**Records shown**.

::::

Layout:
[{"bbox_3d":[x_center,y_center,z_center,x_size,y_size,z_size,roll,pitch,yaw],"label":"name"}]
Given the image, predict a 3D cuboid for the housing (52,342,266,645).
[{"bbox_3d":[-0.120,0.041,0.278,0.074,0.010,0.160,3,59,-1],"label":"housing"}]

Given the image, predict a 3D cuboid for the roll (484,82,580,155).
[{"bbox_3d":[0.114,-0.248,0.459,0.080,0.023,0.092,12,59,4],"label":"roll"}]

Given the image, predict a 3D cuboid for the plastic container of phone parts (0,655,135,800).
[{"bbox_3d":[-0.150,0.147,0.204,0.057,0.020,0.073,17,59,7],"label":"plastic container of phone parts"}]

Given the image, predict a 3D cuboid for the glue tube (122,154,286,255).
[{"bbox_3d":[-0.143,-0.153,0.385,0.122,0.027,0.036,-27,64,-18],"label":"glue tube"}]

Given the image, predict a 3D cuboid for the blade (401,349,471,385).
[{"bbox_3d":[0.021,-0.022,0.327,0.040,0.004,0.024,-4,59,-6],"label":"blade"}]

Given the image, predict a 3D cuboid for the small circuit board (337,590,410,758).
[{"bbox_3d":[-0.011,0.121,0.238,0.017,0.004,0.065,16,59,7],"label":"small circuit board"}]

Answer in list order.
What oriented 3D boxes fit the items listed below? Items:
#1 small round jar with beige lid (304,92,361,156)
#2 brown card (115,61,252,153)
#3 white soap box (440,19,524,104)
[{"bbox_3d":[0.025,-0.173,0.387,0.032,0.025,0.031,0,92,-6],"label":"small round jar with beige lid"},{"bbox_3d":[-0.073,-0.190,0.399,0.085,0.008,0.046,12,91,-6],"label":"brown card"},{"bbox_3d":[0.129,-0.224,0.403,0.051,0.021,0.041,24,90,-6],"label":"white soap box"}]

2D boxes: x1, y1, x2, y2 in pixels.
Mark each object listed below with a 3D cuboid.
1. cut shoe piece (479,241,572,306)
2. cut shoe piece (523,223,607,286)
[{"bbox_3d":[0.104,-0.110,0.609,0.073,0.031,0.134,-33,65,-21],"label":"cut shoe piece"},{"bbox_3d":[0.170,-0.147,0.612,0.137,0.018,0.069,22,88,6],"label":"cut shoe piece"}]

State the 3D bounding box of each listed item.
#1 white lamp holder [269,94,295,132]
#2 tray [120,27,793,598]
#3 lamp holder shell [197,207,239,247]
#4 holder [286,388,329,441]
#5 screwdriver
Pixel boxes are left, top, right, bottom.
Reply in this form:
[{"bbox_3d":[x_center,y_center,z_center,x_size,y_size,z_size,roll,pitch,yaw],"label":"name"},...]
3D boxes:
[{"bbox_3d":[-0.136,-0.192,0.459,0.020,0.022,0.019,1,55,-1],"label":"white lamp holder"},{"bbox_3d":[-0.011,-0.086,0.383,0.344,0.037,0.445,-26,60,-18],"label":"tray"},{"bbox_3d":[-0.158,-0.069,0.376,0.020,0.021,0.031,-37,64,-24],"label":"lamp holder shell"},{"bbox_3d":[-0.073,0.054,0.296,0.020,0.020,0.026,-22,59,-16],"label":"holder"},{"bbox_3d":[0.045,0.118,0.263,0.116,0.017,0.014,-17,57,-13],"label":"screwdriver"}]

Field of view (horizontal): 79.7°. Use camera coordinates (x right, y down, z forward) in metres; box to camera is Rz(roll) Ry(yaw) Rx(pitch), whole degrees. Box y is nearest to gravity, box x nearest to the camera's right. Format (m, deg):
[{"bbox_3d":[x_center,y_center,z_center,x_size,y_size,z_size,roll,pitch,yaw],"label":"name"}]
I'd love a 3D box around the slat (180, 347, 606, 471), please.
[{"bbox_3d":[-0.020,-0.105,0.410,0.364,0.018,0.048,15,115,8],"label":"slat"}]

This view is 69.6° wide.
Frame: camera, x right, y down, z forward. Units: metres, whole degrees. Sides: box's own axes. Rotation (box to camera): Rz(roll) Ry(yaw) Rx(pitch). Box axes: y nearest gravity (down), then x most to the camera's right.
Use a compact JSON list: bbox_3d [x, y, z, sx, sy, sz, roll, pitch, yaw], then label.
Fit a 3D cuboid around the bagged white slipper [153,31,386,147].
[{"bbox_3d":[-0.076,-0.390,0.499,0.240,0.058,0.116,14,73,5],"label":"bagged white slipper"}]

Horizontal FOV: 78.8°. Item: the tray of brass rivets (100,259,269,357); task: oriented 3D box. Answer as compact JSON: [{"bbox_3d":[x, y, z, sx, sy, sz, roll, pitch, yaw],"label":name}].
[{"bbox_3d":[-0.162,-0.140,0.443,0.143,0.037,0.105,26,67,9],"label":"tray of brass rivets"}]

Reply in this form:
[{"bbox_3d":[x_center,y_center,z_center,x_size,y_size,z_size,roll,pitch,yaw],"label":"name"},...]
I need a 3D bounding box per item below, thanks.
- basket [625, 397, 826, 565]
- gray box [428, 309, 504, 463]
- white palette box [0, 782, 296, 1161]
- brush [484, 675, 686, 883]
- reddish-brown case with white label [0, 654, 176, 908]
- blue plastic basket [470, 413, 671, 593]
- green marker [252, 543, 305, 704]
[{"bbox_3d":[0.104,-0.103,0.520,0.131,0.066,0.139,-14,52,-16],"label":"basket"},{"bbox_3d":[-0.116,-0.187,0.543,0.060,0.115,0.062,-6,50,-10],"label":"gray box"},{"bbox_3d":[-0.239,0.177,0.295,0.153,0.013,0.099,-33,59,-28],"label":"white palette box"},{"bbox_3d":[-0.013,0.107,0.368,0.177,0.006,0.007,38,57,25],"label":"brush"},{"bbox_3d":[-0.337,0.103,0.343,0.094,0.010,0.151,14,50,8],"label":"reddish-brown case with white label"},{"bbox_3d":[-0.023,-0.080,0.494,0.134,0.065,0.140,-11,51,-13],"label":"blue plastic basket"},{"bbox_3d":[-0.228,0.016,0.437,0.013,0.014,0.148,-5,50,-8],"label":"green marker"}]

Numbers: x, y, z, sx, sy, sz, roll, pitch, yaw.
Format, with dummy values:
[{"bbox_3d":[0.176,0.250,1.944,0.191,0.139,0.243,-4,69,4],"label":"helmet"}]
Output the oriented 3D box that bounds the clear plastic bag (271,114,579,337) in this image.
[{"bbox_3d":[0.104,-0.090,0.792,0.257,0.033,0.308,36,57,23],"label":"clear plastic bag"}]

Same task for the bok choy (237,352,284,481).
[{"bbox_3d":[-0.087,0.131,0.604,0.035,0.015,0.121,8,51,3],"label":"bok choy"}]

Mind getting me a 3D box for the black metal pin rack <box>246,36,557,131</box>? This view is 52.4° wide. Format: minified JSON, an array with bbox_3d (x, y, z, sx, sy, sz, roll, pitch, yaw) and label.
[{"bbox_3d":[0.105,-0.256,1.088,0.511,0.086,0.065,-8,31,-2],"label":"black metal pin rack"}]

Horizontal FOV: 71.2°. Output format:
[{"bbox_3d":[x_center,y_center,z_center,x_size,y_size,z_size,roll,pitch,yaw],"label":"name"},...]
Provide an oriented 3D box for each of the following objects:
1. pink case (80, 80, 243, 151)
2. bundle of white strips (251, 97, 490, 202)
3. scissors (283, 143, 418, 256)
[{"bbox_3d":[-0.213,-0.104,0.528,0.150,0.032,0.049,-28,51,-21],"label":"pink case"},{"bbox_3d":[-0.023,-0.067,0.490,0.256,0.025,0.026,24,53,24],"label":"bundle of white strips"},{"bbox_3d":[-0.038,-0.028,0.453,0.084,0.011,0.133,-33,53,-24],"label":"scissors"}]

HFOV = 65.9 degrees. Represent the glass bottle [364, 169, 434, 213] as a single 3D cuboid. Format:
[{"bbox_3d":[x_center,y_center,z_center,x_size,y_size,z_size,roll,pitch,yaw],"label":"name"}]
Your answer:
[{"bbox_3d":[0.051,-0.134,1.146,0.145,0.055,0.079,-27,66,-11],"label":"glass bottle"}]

::::

**Activity**. The word "each" appears in some of the lines above. Copy those lines.

**Output of the exercise**.
Mark each object listed below with a 3D cuboid.
State the 3D bounding box of each listed item.
Provide an oriented 3D box for each of the following objects:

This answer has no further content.